** BEGIN EXTRACTED MATERIAL **
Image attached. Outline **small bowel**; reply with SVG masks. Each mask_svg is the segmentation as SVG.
** END EXTRACTED MATERIAL **
** BEGIN EXTRACTED MATERIAL **
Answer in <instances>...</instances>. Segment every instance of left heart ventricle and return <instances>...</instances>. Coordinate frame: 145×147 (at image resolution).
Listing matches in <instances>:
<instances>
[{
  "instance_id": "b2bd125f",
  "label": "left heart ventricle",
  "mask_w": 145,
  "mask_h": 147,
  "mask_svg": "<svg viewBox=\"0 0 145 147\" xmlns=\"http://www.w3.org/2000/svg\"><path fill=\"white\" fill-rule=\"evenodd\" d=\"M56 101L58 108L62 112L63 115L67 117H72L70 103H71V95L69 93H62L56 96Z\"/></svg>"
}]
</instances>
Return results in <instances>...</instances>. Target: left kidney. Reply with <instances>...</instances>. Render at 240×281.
** END EXTRACTED MATERIAL **
** BEGIN EXTRACTED MATERIAL **
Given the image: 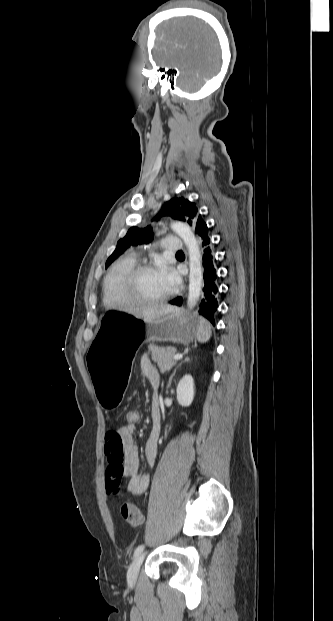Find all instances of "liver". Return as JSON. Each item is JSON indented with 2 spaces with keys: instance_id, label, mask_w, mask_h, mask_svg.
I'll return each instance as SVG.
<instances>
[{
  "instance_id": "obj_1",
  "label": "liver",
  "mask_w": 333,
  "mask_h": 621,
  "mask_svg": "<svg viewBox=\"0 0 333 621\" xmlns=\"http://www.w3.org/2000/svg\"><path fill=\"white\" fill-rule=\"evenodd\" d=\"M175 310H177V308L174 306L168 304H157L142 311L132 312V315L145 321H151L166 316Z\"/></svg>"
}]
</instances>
** END EXTRACTED MATERIAL **
_DIRECTION_
Put the records from the line with "Answer in <instances>...</instances>." up to and including the line with "Return results in" into a numbered list, leaving out any blank lines. Include only those lines.

_FINAL ANSWER_
1. Answer in <instances>...</instances>. Segment every instance of left heart ventricle and return <instances>...</instances>. Coordinate frame: 145×147 (at image resolution).
2. Listing matches in <instances>:
3. <instances>
4. [{
5.   "instance_id": "b2bd125f",
6.   "label": "left heart ventricle",
7.   "mask_w": 145,
8.   "mask_h": 147,
9.   "mask_svg": "<svg viewBox=\"0 0 145 147\" xmlns=\"http://www.w3.org/2000/svg\"><path fill=\"white\" fill-rule=\"evenodd\" d=\"M56 101L58 108L62 112L63 115L67 117H72L70 103H71V95L69 93H62L56 96Z\"/></svg>"
10. }]
11. </instances>
12. Return results in <instances>...</instances>. Target: left kidney. Reply with <instances>...</instances>. Render at 240×281.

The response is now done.